Under the circumstances disclosed in the petition, to treat the title company and its subsidiary as separate entities would work a fraud upon the certificate holders. A proper case for piercing the corporate entity is presented. (See Prudential Ins. Co. v. Liberdar Holding Corp., 72 F. [2d] 395, 398.) The petition alleges without contradiction that the agreement between the title company and its subsidiary was made on or about September 20, 1932, “ in contemplation of the deposit by the Title Company ” of the senior interest in the bond and mortgage as collateral for the payment of Series B-l certificates, and that the senior interest was deposited by the title company as such collateral on or about September 21, 1932. The separation of the mortgage into senior and junior interests and the deposit of the senior interest as collateral for Series B-l, if not parts of a single transaction, are so closely related that the subsidiary, possessing its parent’s knowledge of what was intended and proposed, may not escape by asserting its separate entity.

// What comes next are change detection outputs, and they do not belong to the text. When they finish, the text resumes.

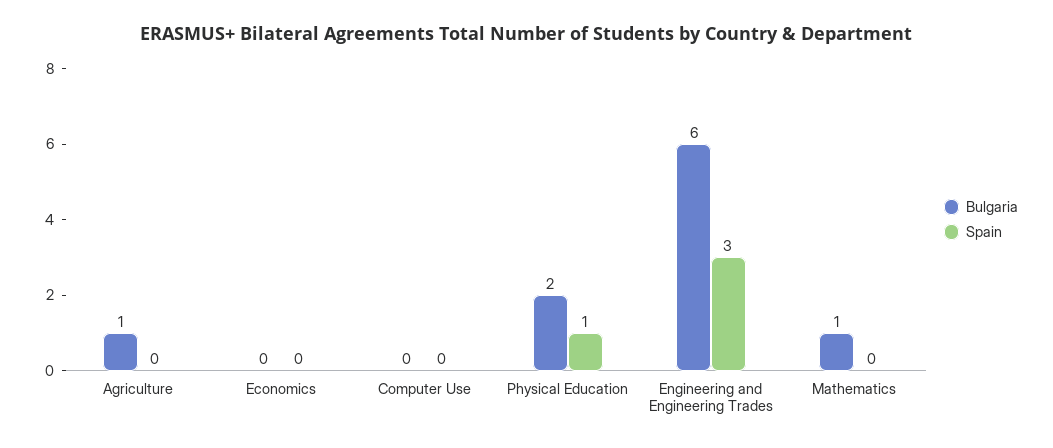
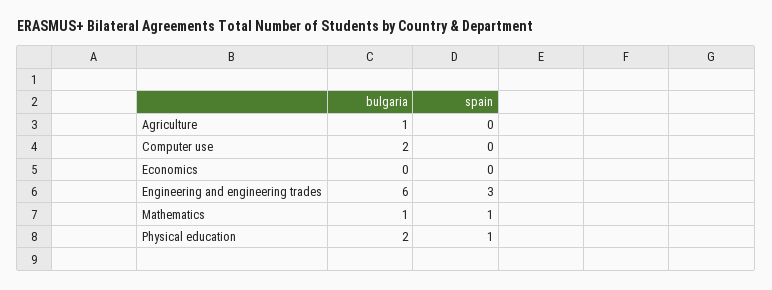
  {
    "Bulgaria": {
      "Agriculture": 1,
      "Economics": 0,
-     "Computer Use": 0,
+     "Computer Use": 2,
      "Physical Education": 2,
      "Engineering and Engineering Trades": 6,
      "Mathematics": 1
    },
    "Spain": {
      "Agriculture": 0,
      "Economics": 0,
      "Computer Use": 0,
      "Physical Education": 1,
      "Engineering and Engineering Trades": 3,
-     "Mathematics": 0
+     "Mathematics": 1
    }
  }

The claim that Nyamco did not receive the amortization payments on two of the properties in cash in immaterial. If Nyamco received the money by charging off, pro tanto, debts due from it to others, the result is the same as if it had received the cash. The contention that the trustees have no standing to maintain the present proceeding is without merit (Matter of New York Title & Mortgage Co. [Series B-1], 163 Misc. 42), as are the other objections interposed by the respondents.
The motion is granted. Settle order.